Título: `Governos querem se reconciliar com a população¿
Autor:
Fonte: O Globo, 07/02/2006, O Mundo, p. 23

PARIS. Para Barah Mikail, do Instituto de Relações Internacionais e Estratégias (IRIS), em Paris, governos árabes impopulares estão explorando politicamente a crise como forma de reconquistar a população.

Governos árabes incitaram os protestos?

BARAH MIKAIL: Houve quatro meses entre a primeira publicação das charges, por um jornal dinamarquês, e as manifestações. Houve primeiro a reação política de alguns governos, seguida de manifestações. A exceção foi o protesto na Dinamarca há quatro meses, quando cerca de 15 mil muçulmanos foram às ruas. O que ocorre agora parece ter partido de uma reação da Arábia Saudita que, de repente, decidiu boicotar produtos da Dinamarca. Depois, virou uma bola de neve.

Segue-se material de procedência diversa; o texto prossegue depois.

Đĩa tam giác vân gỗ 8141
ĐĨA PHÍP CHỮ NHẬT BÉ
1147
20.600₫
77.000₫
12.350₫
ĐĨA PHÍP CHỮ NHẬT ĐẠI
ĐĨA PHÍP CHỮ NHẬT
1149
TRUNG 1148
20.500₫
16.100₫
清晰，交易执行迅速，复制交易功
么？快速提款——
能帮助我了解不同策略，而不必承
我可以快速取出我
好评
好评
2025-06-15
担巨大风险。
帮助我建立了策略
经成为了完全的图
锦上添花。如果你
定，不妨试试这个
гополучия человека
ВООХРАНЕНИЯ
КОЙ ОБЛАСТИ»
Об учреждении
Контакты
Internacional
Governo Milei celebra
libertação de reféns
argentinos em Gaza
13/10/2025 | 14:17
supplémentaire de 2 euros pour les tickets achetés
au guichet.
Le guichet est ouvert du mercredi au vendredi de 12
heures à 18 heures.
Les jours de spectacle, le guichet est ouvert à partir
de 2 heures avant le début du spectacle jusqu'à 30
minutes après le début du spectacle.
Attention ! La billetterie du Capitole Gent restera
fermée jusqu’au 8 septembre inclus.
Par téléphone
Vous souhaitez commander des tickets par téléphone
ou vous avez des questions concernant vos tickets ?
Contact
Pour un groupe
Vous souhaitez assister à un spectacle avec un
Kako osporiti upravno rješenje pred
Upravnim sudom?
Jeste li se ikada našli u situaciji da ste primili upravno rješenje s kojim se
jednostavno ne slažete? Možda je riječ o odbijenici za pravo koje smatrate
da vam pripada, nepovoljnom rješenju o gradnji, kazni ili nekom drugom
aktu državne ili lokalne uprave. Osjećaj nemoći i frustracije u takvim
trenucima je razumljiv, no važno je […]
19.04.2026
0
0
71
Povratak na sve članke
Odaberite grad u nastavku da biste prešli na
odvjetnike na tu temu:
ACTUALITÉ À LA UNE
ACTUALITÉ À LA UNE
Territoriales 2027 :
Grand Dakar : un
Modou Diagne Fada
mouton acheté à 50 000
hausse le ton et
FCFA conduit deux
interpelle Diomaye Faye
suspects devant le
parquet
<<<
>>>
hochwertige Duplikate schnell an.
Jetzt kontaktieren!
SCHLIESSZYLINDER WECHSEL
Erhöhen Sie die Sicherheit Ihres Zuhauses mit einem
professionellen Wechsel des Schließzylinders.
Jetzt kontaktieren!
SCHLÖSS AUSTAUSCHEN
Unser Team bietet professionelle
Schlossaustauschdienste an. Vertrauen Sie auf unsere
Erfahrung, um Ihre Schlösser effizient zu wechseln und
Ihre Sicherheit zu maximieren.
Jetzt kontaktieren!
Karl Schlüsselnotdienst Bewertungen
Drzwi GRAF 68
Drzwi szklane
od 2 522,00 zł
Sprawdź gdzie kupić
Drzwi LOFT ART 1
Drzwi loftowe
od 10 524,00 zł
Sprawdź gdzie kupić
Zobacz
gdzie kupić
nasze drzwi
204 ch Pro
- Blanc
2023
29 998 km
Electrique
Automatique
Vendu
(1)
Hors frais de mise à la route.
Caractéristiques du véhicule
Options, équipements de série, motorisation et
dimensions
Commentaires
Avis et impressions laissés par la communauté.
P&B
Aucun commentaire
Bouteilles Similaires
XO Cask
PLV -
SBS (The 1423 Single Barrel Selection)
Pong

As caricaturas foram, então, um bom pretexto para governos e grupos políticos capitalizarem?

MIKAIL: Vários governos do Oriente Médio têm interesse em se aproveitar do caso para se reconciliarem com a população. Muitos no Oriente Médio acusam seus governos de serem muito pró-americanos ou pró-Ocidente. Para governos como o da Arábia Saudita, por exemplo, protestar contra as caricaturas é uma maneira de assegurar seu lugar junto à população.

Qual o remédio para se evitar uma nova crise semelhante?

MIKAIL: Os ocidentais são mal acolhidos pelos muçulmanos e árabes em geral. Há uma incompreensão que é preciso superar. Em vez de impor soluções ao Oriente, os ocidentais têm que buscar compor com os orientais, para permitir a discussão.

Os ocidentais, então, também são responsáveis ?

MIKAIL: Sim, no sentido de que ainda nos mantivemos no esquema dominador-dominado, e isso é muito mal percebido pela população (do Oriente Médio), que tem que lidar com as decisões que vêm do exterior. Não estamos na direção da consolidação da vontade destes povos, não estamos no caminho democrático. É uma contradição com o que dizem americanos e europeus, no sentido de que é preciso deixar estes povos se expressarem.